Why Romance?

Or:

Seriously Dani?


Okay, so no romance writer worth her salt ever escapes this question. I certainly get my share of well-meaning friends and family suggesting ideas for 'real' books that I might write instead of romance. It is not uncommon for people to take a step back when I tell them that I want to write romance. They struggle to find the connection between a seemingly intelligent, engaged brain with a fantasy plot about an insignificant stage of life.


Rather than repeat myself for the rest of my life, I'm preparing this post to which I shall direct all future wrinkled brows.


I define a romance as a love story with a happy ending. Sometimes there are other elements: ghosts, vampires, danger, intrigue, mystery, food, fashion or erotic experimentation. At it's heart, it's two people falling in love and living happily every after. My characters are generally heterosexual, but I've read some great same-sex romances. So long as they're living happily ever after, I'm happy.


That's what I want from any story: a feeling of happy optimism at the end. I'm extra happy if two people fall in love along the way. Oh, the shame of being so superficial! Real books, important books, aren't so unrealistic. And love? There are more important things in people's lives than love.


I'm not going to wax poetic about the virtues of love. I'm going to point out that practically everyone on the planet looks for it. As soon as a romantic relationship falls apart, we go looking for a new one. When we leave home for the first time, not many of us go looking for a new Mom or Dad, but when we break up with our boyfriend, plenty of us want a new romantic interest. The search for a loving pair bond is a universal experience.


I read once that good fiction is about universal experiences: birth, coming of age, courtship, parenting, war and death. I think there were seven stages, actually, but I can only remember five. Anyway, courtship is in there, but it gets the least respect, probably because you can manage to look like a hero in all other phases of life, but during courtship you make a fool of yourself every time.

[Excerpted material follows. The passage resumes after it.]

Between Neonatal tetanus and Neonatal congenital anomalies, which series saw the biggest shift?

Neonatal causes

Now, watch me appear very smart by quoting Italo Calvino. (I actually heard it first from Dustin Hoffman in Stranger Than Fiction):


"The ultimate meaning to which all stories refer has two faces: the continuity of life, the inevitability of death." (Calvino, Iown, 259)

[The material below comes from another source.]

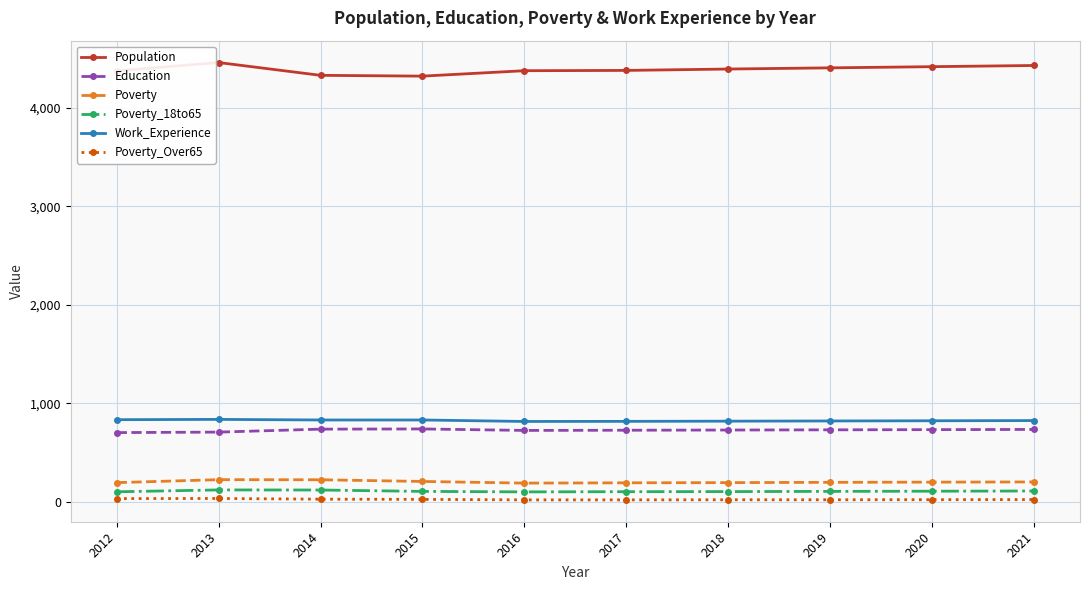

What is the difference between the Poverty_18to65 values at 2019 and 2021?

4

Those two faces hark back to the pair of masks denoting that plays come in two sizes: tragedy and comedy. Shakespeare wrote tragic love stories (Romeo and Juliette) and comedic ones (Taming of the Shrew.) Romeo and Juliette appears to be about love, but really, isn't it about war and the inevitability of death?


I'm not saying stories about the inevitability of death lack value. For many people that type of story rings very true. For me, I take comfort in the continuity of life. I've been to the pit of hell and know death is inevitable. While everyone was waiting on their Golden Heart and Rita calls, I got a call to my seventh funeral in three years. I really don't need to spend my leisure time fixating on the fact that we're all going to die.

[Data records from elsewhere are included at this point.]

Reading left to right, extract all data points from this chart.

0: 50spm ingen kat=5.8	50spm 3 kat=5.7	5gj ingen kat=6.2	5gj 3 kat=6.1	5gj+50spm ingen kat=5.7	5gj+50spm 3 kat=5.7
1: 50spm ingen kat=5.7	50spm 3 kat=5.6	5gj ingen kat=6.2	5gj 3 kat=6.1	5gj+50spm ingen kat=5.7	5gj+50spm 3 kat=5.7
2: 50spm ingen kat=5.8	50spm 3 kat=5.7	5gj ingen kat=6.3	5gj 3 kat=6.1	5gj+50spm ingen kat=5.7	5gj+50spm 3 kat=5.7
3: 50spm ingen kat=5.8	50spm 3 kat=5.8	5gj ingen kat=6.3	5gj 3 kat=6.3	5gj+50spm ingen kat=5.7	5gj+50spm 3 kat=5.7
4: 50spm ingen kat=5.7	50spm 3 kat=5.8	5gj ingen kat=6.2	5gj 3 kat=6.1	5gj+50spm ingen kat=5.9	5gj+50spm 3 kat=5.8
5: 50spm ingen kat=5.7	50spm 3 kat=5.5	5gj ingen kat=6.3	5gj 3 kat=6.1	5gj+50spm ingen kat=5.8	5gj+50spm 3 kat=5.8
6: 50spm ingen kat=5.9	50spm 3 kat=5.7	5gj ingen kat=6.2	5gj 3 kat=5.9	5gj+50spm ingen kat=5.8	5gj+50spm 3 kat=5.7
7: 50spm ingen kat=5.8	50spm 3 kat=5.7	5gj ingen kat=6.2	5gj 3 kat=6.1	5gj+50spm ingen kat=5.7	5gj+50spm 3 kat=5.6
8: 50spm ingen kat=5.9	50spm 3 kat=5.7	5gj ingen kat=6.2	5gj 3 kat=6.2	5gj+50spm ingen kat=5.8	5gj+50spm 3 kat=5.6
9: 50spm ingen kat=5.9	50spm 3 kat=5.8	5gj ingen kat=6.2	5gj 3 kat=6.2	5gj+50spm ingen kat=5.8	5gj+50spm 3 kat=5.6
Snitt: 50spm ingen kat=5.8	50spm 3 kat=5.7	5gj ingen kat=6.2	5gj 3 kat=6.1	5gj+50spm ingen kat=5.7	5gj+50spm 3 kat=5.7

And yet, this is why scoffers find happy endings unrealistic. The fact is, we are all going to die. However, more or less universally, humans seek immortality in reproduction. How do we reproduce and ensure a piece of ourselves cheats death? By forming a pair bond--through courtship.


Maybe trying to tell courtship stories in a heroic way makes me a fool, but it still appeals to me. Plus I love the idea of having enough money to tour the Mediterranean on a private yacht, being catered to by obsequious servants. Hey, you only live once.